Hop on hop off London tours are also particularly valuable in that you can hop off’ as often as you wish to delve further into a specific region or attraction in the city. You can then hop’ back on to your bus as suiting your own desires, as it is a loop tour
You can also immerse yourself in extraordinary overviews over the layout of grand London and where its attractions are situated in relation to one another. Become enchanted by incomparable sweeping viewpoints over the most renowned landmarks and districts of London, including exquisite Buckingham Palace, dramatic Tower Bridge, Westminster Abbey and London Zoo. These are simply a few of the many reasons as to why you should take a London tour.
It is worthwhile for even inhabitants of London who consider themselves to be experts about the capital to take a London tour accompanied by a guide. A guide can bring aspects of the city to life for you. Rediscover London, and have specific attractions you were unaware of exposed to you as well.
Discover London with liberty, ease and at your own convenience. London walking tours are especially productive in revealing cultural attractions to you, including many that usually go unseen and overlooked. There is a vast profusion of walking tours to decide from: find the most exceptional one to suit your needs. Delve into the most prominent cultural attractions of the city.
A London bus tour is positively one of the most noteworthy things to do in London. As well as affording you with a precious summary of the capital, such a London tour will leave you well informed of some of the city’s fascinating history. You will, irrefutably, find the experience a captivating one.
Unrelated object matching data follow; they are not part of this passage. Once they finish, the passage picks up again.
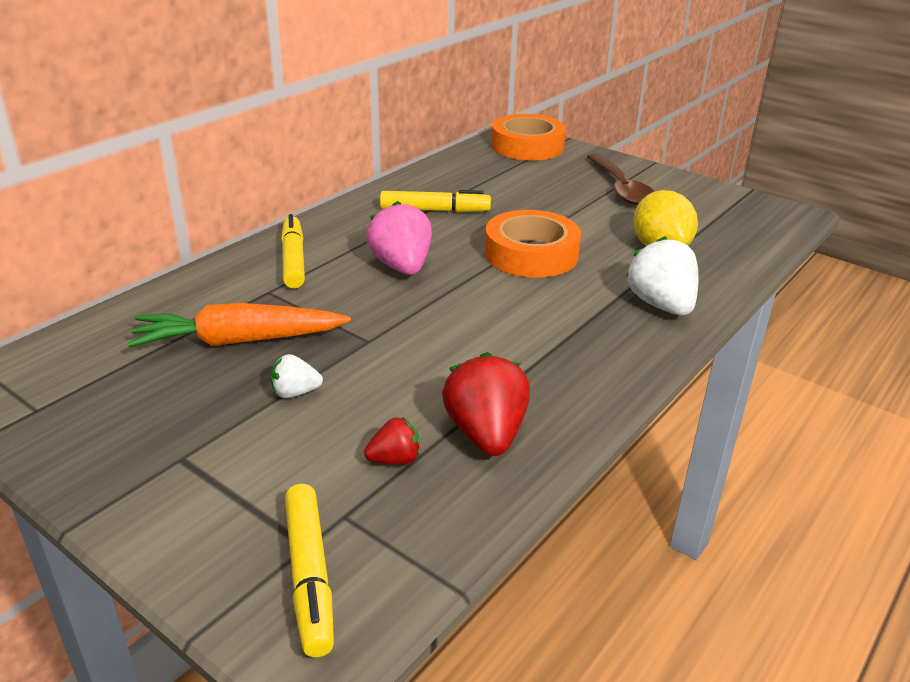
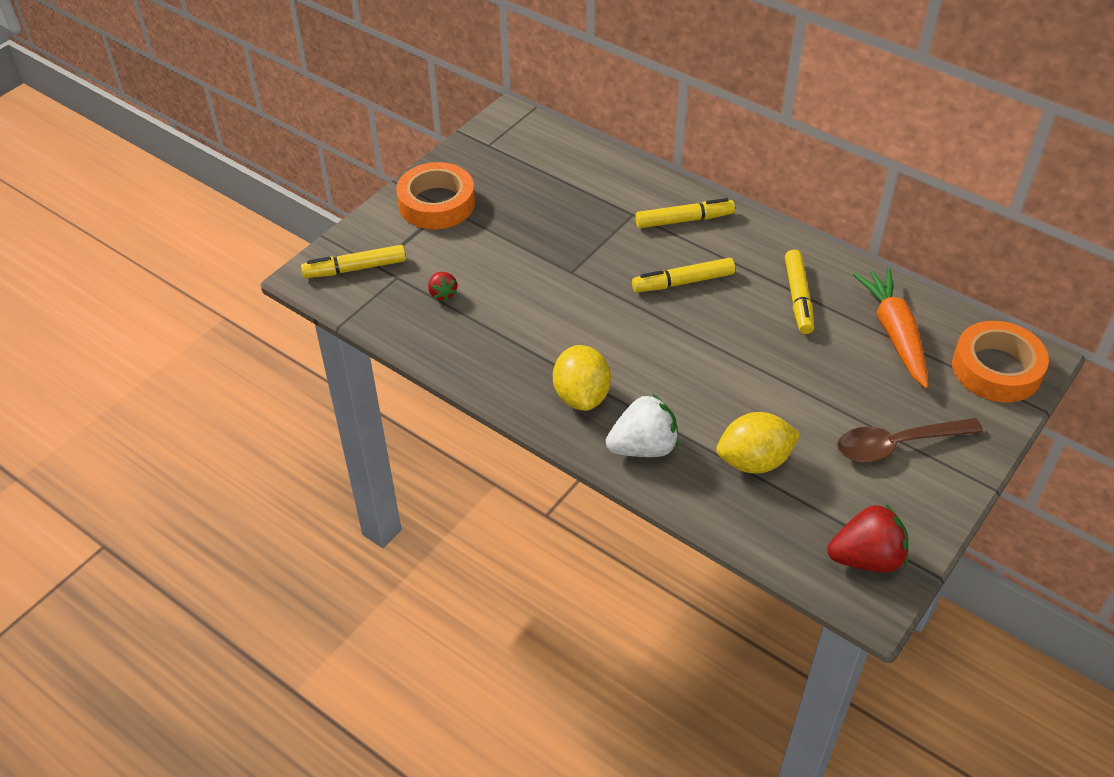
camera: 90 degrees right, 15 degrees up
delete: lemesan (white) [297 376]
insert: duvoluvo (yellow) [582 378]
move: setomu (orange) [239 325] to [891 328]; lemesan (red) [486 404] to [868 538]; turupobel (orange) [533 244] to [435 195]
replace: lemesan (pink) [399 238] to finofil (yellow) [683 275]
A Thames river cruise is highly recommended, as it will give you beguiling wide-ranging views over the most grandiose attractions and landmarks. Take London bus tours for sweeping, comprehensive overviews of London’s cultural treasures, London walking tours for in-depth intricate explorations of certain regions of London, or a Thames river cruise for altogether unique perspectives over London’s attractions.
London’s attractions are sure to entice you with their distinctive charms. A London tour is unquestionably the easiest way for a first time visitor to uncover this majestic city’s many treasures. Sightseeing tours of London also come in a variety of forms: one of the most extraordinary options on offer is a hop on hop off London bus tour.
Explore the capital’s most astonishing landmarks and become knowledgeable about its layout. Or maybe a London walking tour will appeal: such a tour will really allow you to develop an elaborate understanding of certain regions of the imperious city, such as Soho and Covent Garden.
City of London is the place for its food, drink, culture. . Active living and high spirits resonates across the entire capital. It isn’t just the beautiful panorama and large variety of events,but also great food and drinks that brings London alive.
Choosing a restaurant or a bar in London isn’t difficult, it all depends on what kind of food and decor you want to indulge in. ActiveBookings.co.uk not only provides detailed description of each venue as well as photos and unique features of each business listed.
Despite the stereotypes about British Dining, many culinary treasures awaits you at different restaurants and gastro pubs because London is a city of food lovers. Apart of restaurants, there are also street food options and trendy coffee shops serving light bites across the city.
You can also often find reviews of London restaurants online before you go. Previous customers will often go online to share their thoughts with others about the meal they had, and you can get an idea of the quality of the service provided.
Whether You are looking for dining experience, live music venue or a traditional English Pub, You will find it all in just one city. London pubs are well known for being among the best in the world. You can find karaoke bars, sports bars, hotel bars, jazz clubs, and cocktail bars in London.